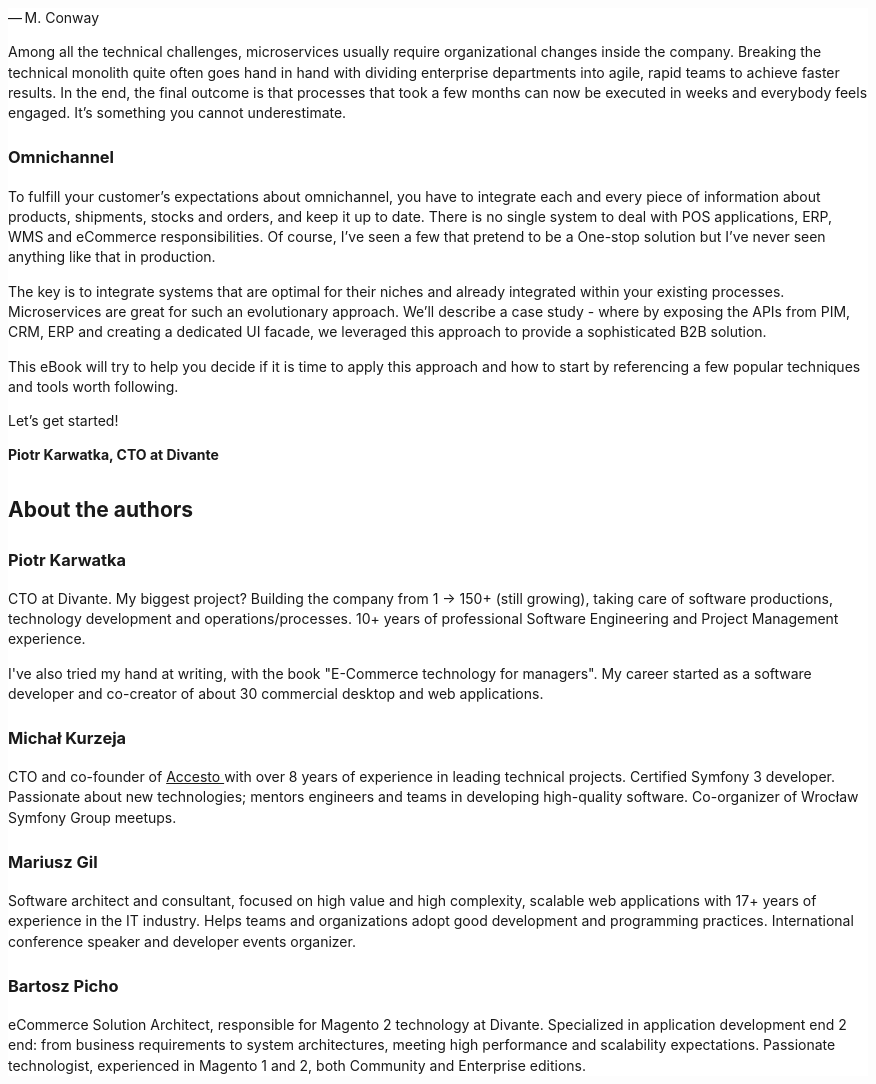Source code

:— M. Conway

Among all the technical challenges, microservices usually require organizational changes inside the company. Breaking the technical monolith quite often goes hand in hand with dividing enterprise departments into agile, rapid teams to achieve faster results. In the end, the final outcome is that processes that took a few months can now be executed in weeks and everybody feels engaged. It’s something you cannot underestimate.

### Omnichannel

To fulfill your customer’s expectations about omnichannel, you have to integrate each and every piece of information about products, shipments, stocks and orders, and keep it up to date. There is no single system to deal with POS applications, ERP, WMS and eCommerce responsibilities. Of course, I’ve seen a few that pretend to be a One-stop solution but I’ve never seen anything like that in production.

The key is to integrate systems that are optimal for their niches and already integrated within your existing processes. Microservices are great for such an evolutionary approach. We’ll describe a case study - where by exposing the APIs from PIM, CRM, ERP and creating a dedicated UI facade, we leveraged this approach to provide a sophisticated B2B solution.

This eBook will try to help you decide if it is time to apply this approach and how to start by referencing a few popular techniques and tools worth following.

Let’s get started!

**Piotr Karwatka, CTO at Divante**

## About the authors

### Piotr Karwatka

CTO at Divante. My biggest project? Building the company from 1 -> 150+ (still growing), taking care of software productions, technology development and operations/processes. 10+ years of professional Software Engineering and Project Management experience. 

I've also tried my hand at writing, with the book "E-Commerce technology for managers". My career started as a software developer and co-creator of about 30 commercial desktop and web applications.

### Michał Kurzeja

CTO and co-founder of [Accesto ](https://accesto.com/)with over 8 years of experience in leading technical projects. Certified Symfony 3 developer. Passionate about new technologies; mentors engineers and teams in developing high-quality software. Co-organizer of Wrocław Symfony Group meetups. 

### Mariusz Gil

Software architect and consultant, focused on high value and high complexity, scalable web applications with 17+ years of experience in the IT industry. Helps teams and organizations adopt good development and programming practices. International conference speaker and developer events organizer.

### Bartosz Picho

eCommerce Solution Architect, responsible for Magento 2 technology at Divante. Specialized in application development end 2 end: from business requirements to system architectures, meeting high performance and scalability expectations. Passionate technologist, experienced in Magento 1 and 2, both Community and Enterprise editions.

———

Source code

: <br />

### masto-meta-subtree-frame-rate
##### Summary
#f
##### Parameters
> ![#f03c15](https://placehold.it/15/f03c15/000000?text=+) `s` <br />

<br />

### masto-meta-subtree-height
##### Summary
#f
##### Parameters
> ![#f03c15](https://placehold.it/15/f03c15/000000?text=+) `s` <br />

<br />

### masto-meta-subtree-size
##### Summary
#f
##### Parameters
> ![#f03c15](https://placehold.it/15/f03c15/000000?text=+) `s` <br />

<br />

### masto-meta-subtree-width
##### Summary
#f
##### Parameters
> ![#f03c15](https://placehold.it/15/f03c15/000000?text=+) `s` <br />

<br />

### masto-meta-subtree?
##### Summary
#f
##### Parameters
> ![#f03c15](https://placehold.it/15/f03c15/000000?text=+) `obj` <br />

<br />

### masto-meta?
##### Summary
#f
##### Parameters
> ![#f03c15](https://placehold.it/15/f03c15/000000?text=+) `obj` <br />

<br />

———

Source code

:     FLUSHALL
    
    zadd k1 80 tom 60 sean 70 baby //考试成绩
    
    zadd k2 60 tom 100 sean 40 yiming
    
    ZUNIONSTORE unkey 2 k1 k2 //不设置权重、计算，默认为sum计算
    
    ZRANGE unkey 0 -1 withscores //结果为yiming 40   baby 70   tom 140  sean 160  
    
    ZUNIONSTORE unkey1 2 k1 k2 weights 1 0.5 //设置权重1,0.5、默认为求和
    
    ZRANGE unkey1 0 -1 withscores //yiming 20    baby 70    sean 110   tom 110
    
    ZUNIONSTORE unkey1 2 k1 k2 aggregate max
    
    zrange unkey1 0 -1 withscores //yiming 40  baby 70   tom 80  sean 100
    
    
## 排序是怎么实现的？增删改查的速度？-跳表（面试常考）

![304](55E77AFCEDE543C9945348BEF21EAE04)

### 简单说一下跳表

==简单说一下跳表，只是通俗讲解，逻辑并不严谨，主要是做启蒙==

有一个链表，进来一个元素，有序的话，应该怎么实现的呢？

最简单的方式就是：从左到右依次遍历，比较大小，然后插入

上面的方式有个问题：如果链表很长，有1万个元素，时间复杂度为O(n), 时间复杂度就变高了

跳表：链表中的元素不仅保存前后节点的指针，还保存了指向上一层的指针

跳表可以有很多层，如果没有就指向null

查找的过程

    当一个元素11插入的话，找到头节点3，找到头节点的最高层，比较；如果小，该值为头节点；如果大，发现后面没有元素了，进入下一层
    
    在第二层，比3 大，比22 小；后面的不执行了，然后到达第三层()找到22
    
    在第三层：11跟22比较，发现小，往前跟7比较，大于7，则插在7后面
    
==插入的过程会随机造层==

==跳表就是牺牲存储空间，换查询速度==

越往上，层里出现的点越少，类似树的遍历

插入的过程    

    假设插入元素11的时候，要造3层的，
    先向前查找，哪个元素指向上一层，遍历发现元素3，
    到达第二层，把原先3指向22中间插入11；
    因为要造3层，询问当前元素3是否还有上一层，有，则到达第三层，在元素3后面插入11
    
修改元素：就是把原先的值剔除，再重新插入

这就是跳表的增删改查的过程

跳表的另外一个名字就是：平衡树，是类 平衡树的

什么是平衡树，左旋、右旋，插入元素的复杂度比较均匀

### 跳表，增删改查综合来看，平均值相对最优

———

**JOB**
For the data above, state only how many lines include the word "this".

**EXERCISE SOLUTION**
2